Martin Luther King, Jr. received his M.Div. from Crozer Seminary in Chester, Pennsylvania and a Ph.D. in systematic theology from Boston University. Malcolm X's education came from the streets and later as a consequence of his conversion to the Nation of Islam while in prison. Although very differently educated, both men were also life-long learners committed to constant reading, continual contact with contemporary thinkers, extensive travel and exposure to new ideas, and habits of reflectivity, which helped them to digest and apply what they were learning to the benefit of the movements they led. The life of the mind critically informed their strategic choices, the direction of their movements and their personal perspectives in ways that eventually drew each of them subtly toward each other's apparently opposite perspectives. Their experience reminds us that to remain engaged and effective, leaders must nurture their intellectual lives and be free enough to look for some common truths in those with whom they might disagree.
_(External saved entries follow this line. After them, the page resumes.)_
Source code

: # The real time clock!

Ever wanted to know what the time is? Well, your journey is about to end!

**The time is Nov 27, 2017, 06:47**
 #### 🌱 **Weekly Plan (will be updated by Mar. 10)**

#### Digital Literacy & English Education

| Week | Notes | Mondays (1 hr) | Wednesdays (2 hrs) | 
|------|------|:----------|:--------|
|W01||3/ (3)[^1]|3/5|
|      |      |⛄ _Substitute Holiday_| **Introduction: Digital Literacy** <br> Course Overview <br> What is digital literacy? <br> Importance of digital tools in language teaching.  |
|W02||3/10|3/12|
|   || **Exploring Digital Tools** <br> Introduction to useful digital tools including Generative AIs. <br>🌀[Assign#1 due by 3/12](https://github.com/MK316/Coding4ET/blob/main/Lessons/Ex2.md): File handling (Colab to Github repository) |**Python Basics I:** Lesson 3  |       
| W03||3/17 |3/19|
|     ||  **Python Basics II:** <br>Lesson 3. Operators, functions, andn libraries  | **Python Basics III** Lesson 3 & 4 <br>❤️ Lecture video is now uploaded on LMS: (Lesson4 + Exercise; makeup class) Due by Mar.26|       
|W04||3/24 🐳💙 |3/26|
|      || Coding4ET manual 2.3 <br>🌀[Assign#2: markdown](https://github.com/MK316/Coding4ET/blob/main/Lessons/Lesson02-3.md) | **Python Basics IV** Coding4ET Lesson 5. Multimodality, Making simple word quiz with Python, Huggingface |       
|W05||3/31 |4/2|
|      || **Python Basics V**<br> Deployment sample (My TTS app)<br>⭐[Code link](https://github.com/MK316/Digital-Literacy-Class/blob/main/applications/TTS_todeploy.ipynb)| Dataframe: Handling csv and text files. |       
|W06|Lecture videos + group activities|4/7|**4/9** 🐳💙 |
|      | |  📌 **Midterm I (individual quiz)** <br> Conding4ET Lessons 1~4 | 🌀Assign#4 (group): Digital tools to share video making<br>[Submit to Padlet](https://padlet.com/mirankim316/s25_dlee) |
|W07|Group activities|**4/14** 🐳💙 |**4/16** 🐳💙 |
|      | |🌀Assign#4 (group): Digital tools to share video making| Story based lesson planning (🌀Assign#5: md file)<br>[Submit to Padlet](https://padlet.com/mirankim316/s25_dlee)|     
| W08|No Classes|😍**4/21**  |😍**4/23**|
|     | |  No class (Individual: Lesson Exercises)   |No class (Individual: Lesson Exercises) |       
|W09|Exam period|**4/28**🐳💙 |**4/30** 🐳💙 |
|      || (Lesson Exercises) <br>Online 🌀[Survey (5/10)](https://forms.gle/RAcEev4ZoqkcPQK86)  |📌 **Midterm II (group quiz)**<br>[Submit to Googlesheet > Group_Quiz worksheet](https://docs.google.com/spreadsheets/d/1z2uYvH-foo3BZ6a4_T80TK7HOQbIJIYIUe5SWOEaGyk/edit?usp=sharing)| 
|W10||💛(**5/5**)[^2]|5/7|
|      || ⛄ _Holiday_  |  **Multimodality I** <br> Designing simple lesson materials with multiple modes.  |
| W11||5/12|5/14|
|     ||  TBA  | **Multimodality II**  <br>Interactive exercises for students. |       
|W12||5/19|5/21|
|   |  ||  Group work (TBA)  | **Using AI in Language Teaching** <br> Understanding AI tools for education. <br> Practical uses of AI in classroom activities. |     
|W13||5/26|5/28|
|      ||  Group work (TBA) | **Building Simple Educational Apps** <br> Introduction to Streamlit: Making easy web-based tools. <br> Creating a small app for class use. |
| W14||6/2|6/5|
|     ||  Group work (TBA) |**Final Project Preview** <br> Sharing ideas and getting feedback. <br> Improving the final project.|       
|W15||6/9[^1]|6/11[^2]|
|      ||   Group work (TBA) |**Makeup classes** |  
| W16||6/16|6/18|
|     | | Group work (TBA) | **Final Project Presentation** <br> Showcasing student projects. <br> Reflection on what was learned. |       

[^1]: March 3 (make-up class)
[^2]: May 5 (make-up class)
This inability in many of today's political, social and religious leaders has not served well our country or our world.
Finally, because of the vast differences between their personal histories, faith traditions and education, Malcolm X and Dr. Martin Luther King, Jr. had extremely different experiences of living as African-Americans in the United States. While their differences led them to radically different ways of responding to civil rights, political and economic strategies, race relations, and attitudes toward violence, war and pacifism, neither ever stopped growing and changing. As Malcolm X slowly became more open to the possibilities of separate but mutually engaged black and white communities sharing a common commitment, Dr. King became increasingly more prophetic in his criticism of leaders who were too protective of the status quo and refused to see the connection between poverty, war and civil rights. In hindsight, we can now see this incipient turning toward the truth of the other even if in a very modified form. Dr. King and Malcolm X found some limited but significant common ground in their shared suffering and in seeking solutions for human need. Had they lived longer, who knows what might have evolved as a consequence of their shared concern? It seems to me that real leaders know how to claim their truth and live it, and how to keep aware of movements and truths that offer some complementarity.
As student leaders here on campus and beyond, I hope that you continually grow in self-awareness and openness to others, that you value and remain committed to nurturing your most important relationships not only for support but also to keep you grounded, that you cherish those traditions and communities that have given you your core values and that you interact with them with an increasing sense of responsibility not only to them but for them, and that you aren't afraid to see in those whose perspectives seem different truths that might contribute to your work to promote human development.